By the title I would have guessed this was an article in The Onion, but it actually is in Variety:
Good luck with that.
"Non-sexualized nude photos of infants are generally not considered child pornography under law.
However, Robert Y. Lewis, Elden’s lawyer, offers an unusual interpretation of the image to argue that it crosses the line into child porn, writing that the inclusion of currency in the shot makes the baby appear “like a sex worker.”"
In other words the shyster is looking for a quick settlement/payday.
I’m not sure why they’re going the “child pornography” route, when according to the article they’ve got a legitimate claim in that Elden’s parents never signed a release to allow use of the image.
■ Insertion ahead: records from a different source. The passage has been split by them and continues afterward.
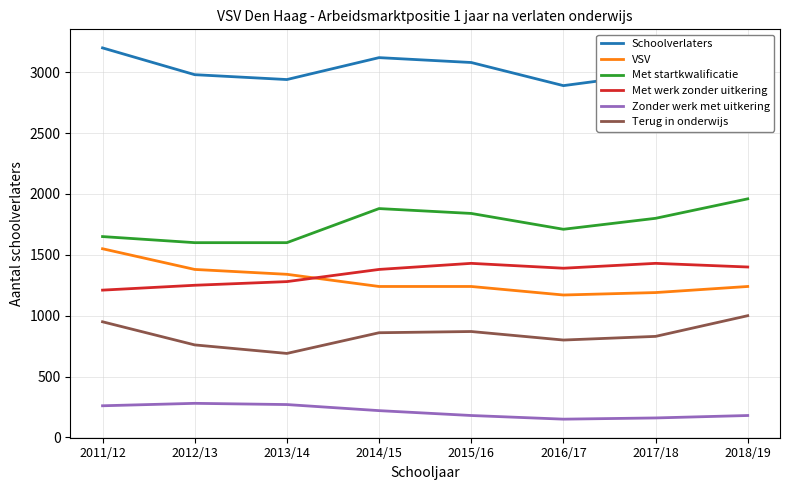

What is the highest value of the Met startkwalificatie series?

1960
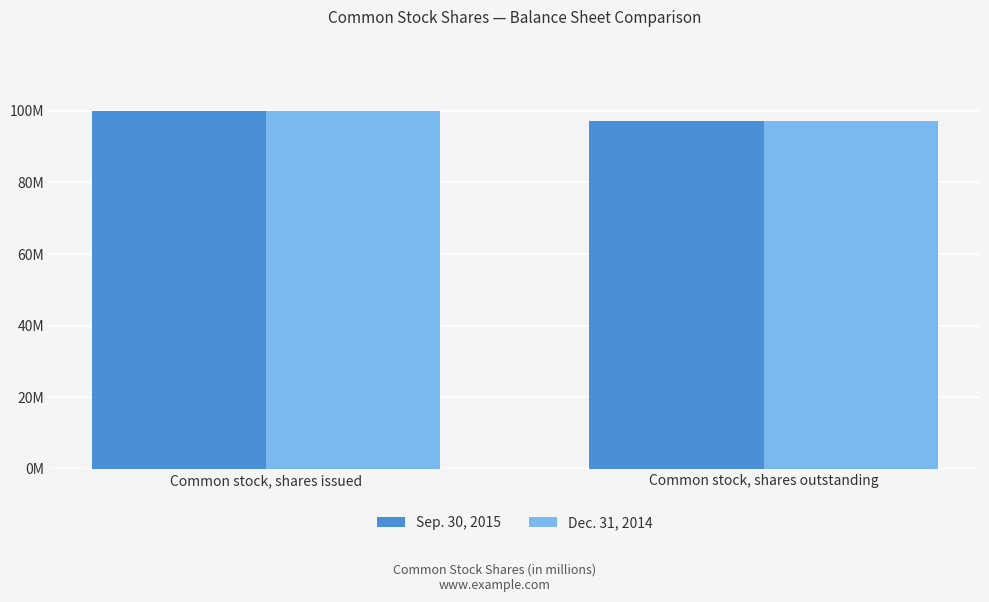

What is the highest value of the Sep. 30, 2015 series?

99.9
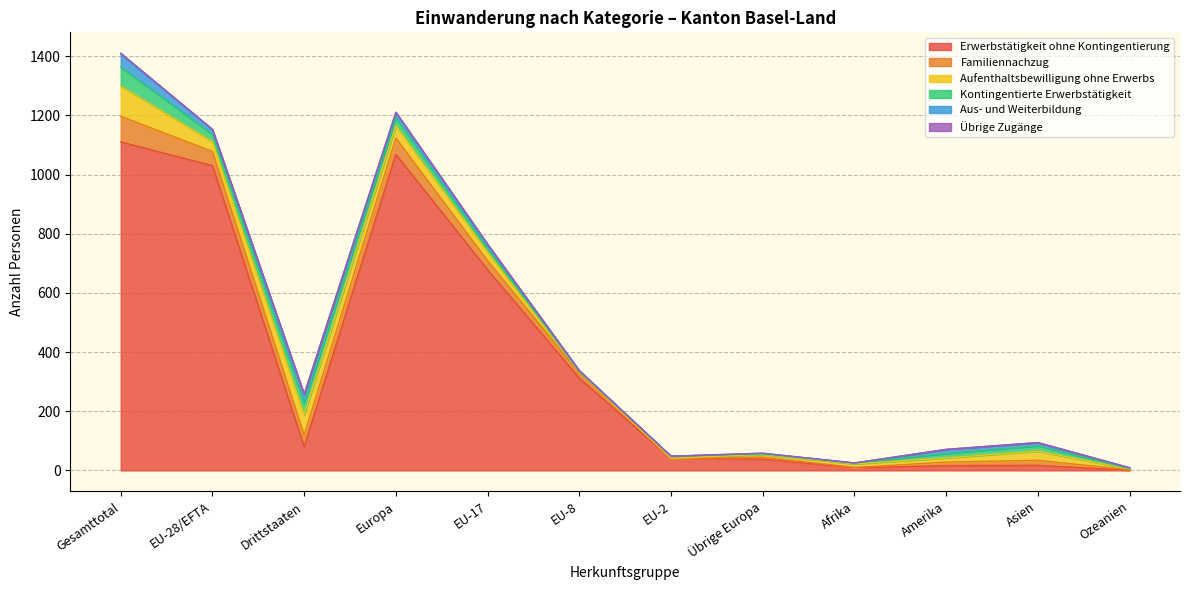

List the labels in order of Aufenthaltsbewilligung ohne Erwerbs value, smallest first.

EU-2, Ozeanien, EU-8, Übrige Europa, Afrika, Amerika, EU-17, Asien, EU-28/EFTA, Europa, Drittstaaten, Gesamttotal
I also love this line from the lawsuit: “Neither Spencer nor his legal guardians ever signed a release authorizing the use of any images of Spencer or of his likeness, and certainly not of commercial child pornography depicting him." Oh, so if they had signed a release authorizing commercial child pornography then everything would have been fine. . .
Yup its all about the $.
I wonder if anyone has told him that the picture wasn’t supposed to be arousing, but was symbolizing people who make a naked grab for money they’ll never get. I wonder if he’s cursed to spend his life living out this picture.
He’s actually become the baby chasing the dollar…
Maybe it just ups the threat ante in an effort to increase the amount of the sought-after settlement.
There is no current statute of limitations for child pornography at the federal level. This means that offenders can be charged at any time after their offense.
Threaten with criminal charges; settle for civil damages.
I’m wondering how true that is. Another article I found does state that the parents were paid $200 for the photo shoot. It was clear that the photo shoot was being used for an album cover – they were told that, and it was taken by underwater photographer Kirk Weddle. I suppose it’s quite possible that the photographer was naive enough not to have his ducks and paperwork in a row and the parents never signed a model release for their child, and it was all done on two hundred bucks and a handshake, but my intuition would be the photographer would have known the paperwork required for a commercial shoot. I think there’s a 50-50 chance at least that the claim is bullshit. The article I found suggested that was a new claim. Nobody noticed this before? That’s the surest way to get some $$$ out of it.
And the fact that he didn’t make more money off such an iconic image? Well, boo hoo. If you model for a picture, you generally get paid a flat modeling fee, and that’s it. I suppose you can structure a contract where you get a royalty, but, as far as I know and as far as I’ve done (in the limited model-released corporate work I’ve done), that’s not how it works.
I just wonder why it’s such a huge issue 30 years later, if it is anything more than a money grab. Seems like if there’s really a significant issue, shouldn’t this have come up, oh, about 10-15 years ago (once he reached adulthood, if he couldn’t get Mom/Dad on board)?
He’s recreated the photo a couple times. With pants
And without issue.
Well, yes; the activities that give rise to issue tend to be easier without pants.
I mean that he was fine recreating it more than once without raising any complaint about the original shoot.
Children have been nude in art going back centuries. There is nothing sexualized or salacious in the Nirvana album cover. This suit is a quick money grab at best.
I didn’t. Oops.
Not only that; according to the article in Variety, he has the image tattooed on his chest.
This Guardian article puts it in perspective. The last para is particularly interesting I thought.
And the suit apparently names Courtney Love - did she even have anything to do with the album cover? She wasn’t part of the band or management AFAIK. You would have to suspect she has been joined in just because she’s alive and has money and could be embarrassed by the matter.
Sounds very like a straight money grab.